→ **DESCRIPTION OF THE TASK**
Show every line of the records below that contains the word "left", matching case exactly, and copy each such line in full.

○ ○ ○ ○ ○

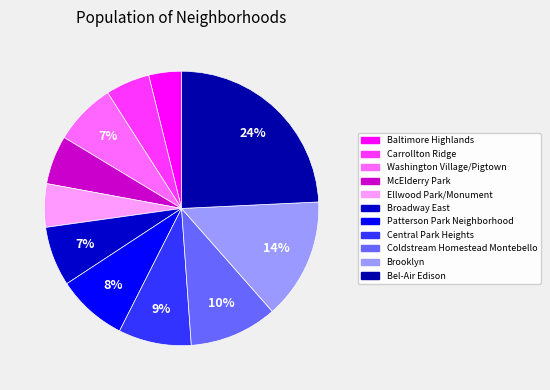

Between Bel-Air Edison and McElderry Park, which is larger?

Bel-Air Edison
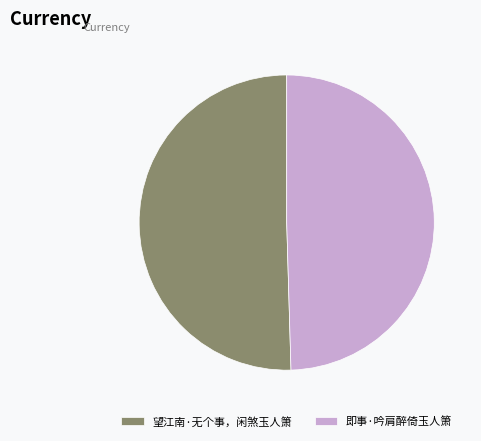

Which has a higher value, 即事·吟肩醉倚玉人箫 or 望江南·无个事，闲煞玉人箫?

望江南·无个事，闲煞玉人箫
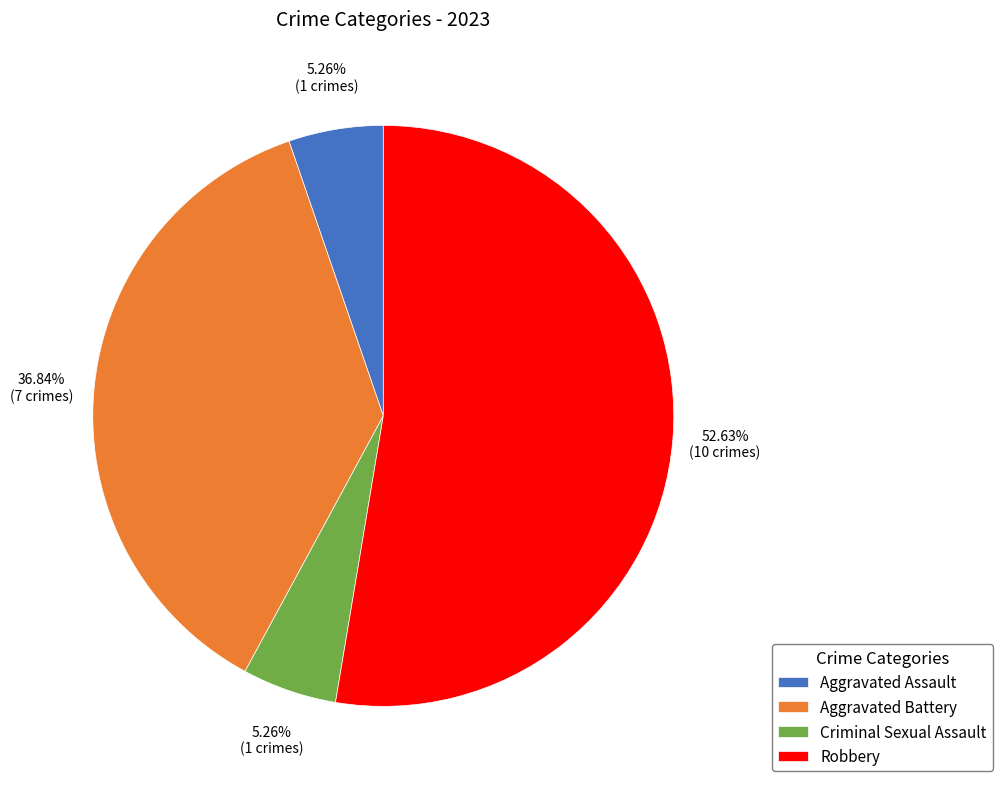

Combined, what portion of the pie is Aggravated Battery and Criminal Sexual Assault?

42.1%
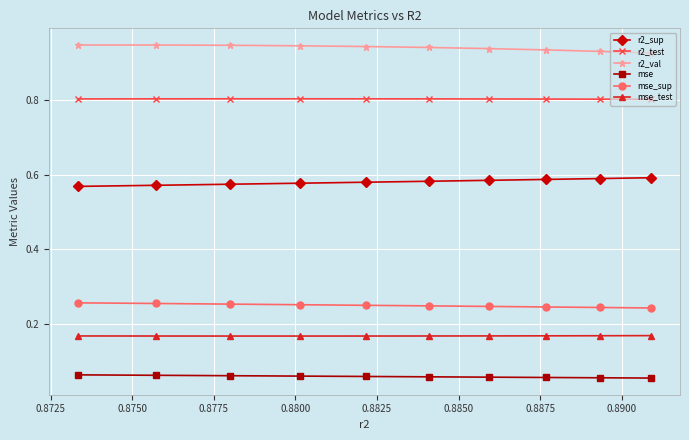

What are all the series names shown in the legend?

r2_sup, r2_test, r2_val, mse, mse_sup, mse_test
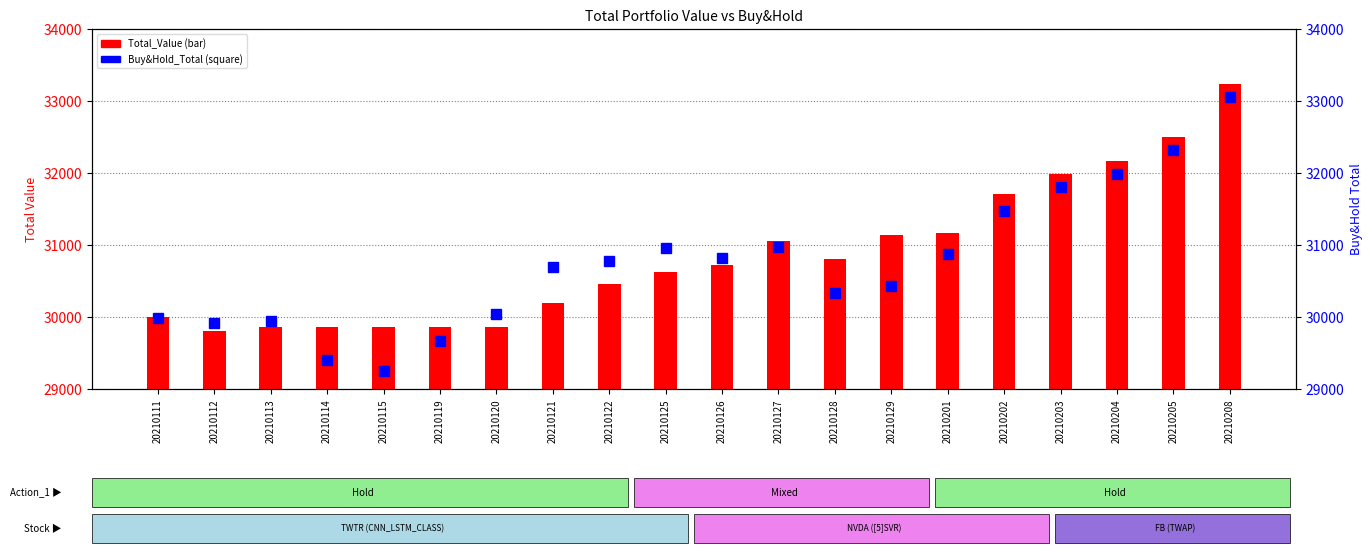

Reading right to left, list all the values displayed in this chart.

Total_Value: 33241.9	32502.0	32164.4	31979.8	31701.6	31171.5	31138.1	30812.2	31057.2	30725.6	30629.2	30452.9	30200.4	29864.4	29857.0	29862.0	29862.0	29862.0	29805.7	29995.1
Buy&Hold_Total: 33051.1	32320.2	31983.9	31803.4	31466.9	30881.7	30424.9	30336.0	30974.4	30814.0	30964.9	30783.2	30695.9	30042.3	29673.1	29255.6	29397.0	29946.3	29912.3	29985.2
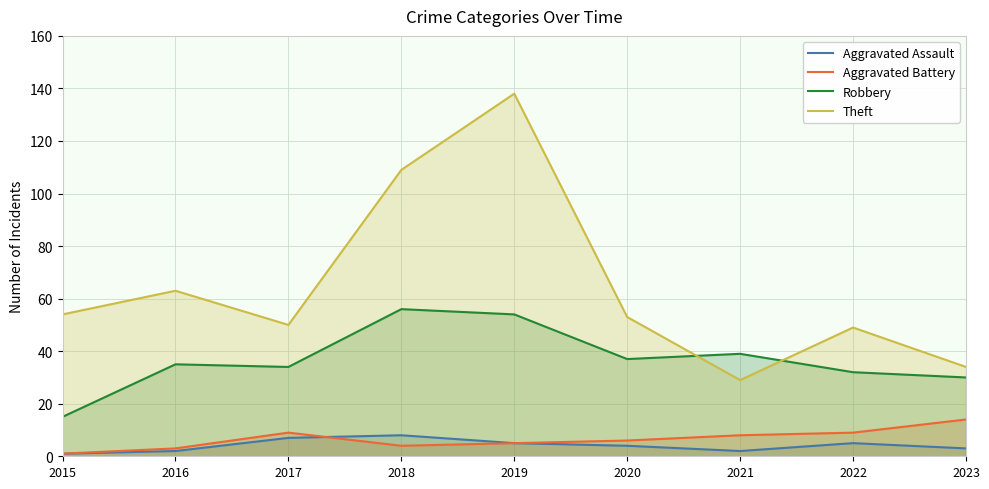

Rank the categories by Aggravated Assault value from highest to lowest.

2018, 2017, 2019, 2022, 2020, 2023, 2016, 2021, 2015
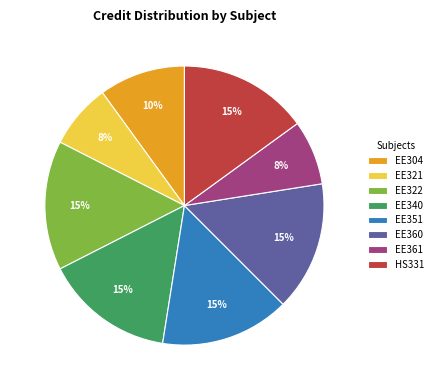

To the nearest percent, what portion does EE322 represent?

15%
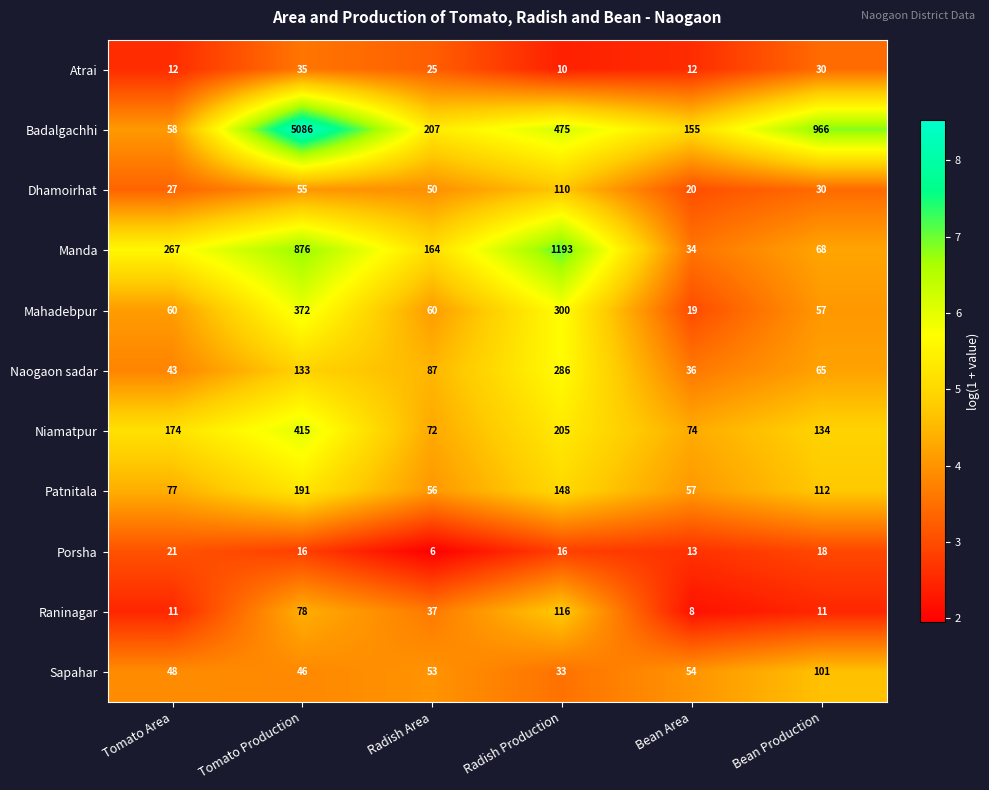

At Bean Area, list the series in order from smallest to largest.

Raninagar, Atrai, Porsha, Mahadebpur, Dhamoirhat, Manda, Naogaon sadar, Sapahar, Patnitala, Niamatpur, Badalgachhi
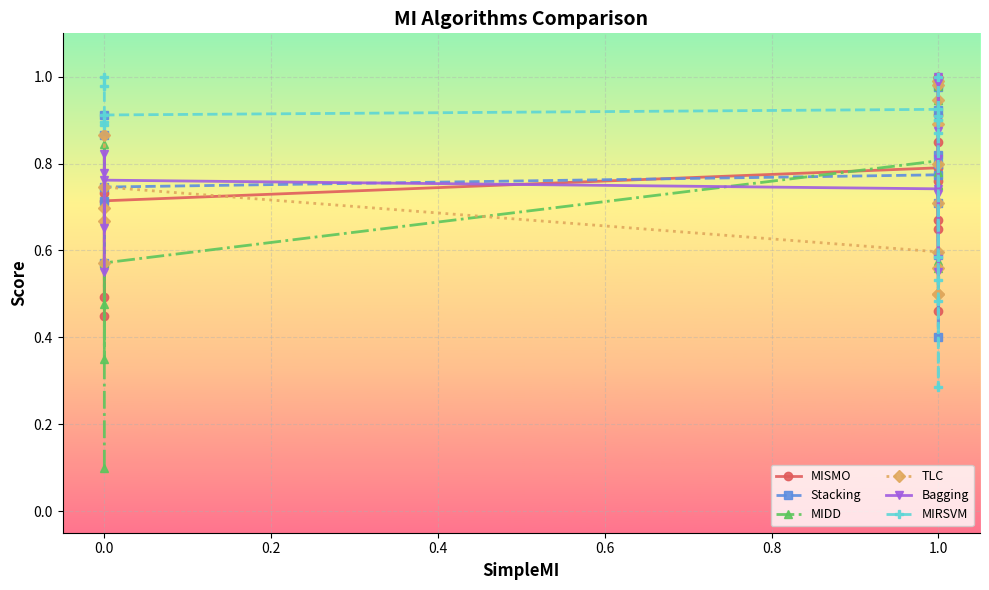

What is the maximum value shown in the chart?

1.0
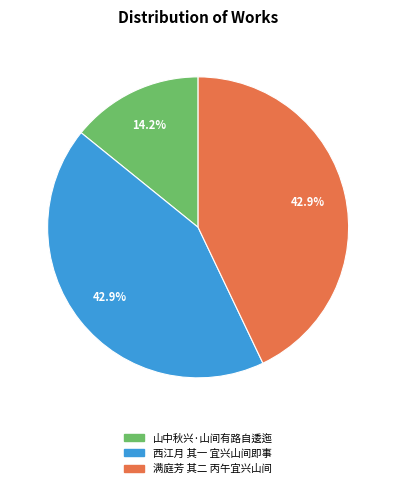

Which slice is the smallest?

山中秋兴·山间有路自逶迤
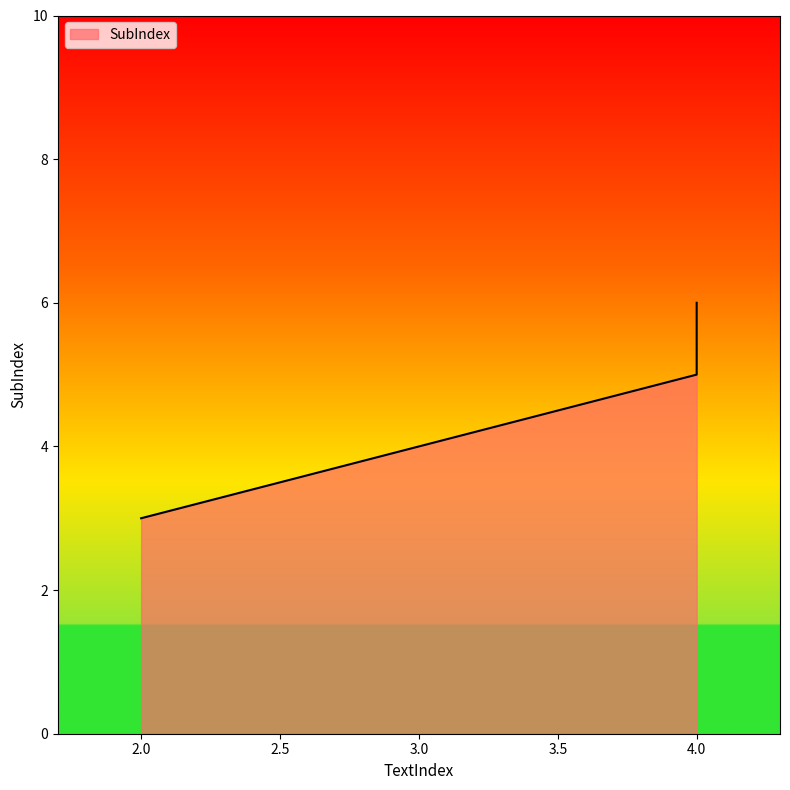

Reading right to left, extract all data points from this chart.

4=6	4=5	2=3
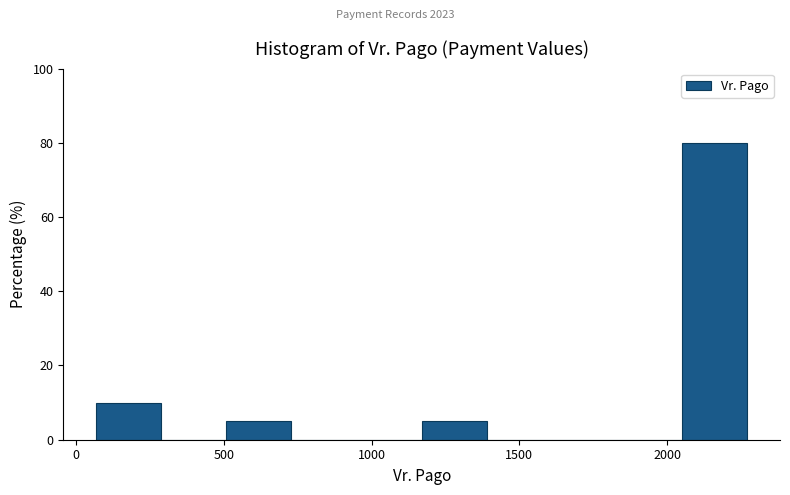

Reading left to right, transcribe this chart: for each bar, give the range it covers on the x-axis and its height. Neither the bar edges nor the heights are printed on the chart, so give them approximately, as read against the axes.

50 to 300: 10
300 to 500: 0
500 to 750: 6
750 to 950: 0
950 to 1150: 0
1150 to 1400: 6
1400 to 1600: 0
1600 to 1850: 0
1850 to 2050: 0
2050 to 2250: 80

○ ○ ○ ○ ○

→ **SOLVED EXERCISE**
Reading right to left, list all the values displayed in this chart.
Reading right to left, extract all data points from this chart.
Reading left to right, transcribe this chart: for each bar, give the range it covers on the x-axis and its height. Neither the bar edges nor the heights are printed on the chart, so give them approximately, as read against the axes.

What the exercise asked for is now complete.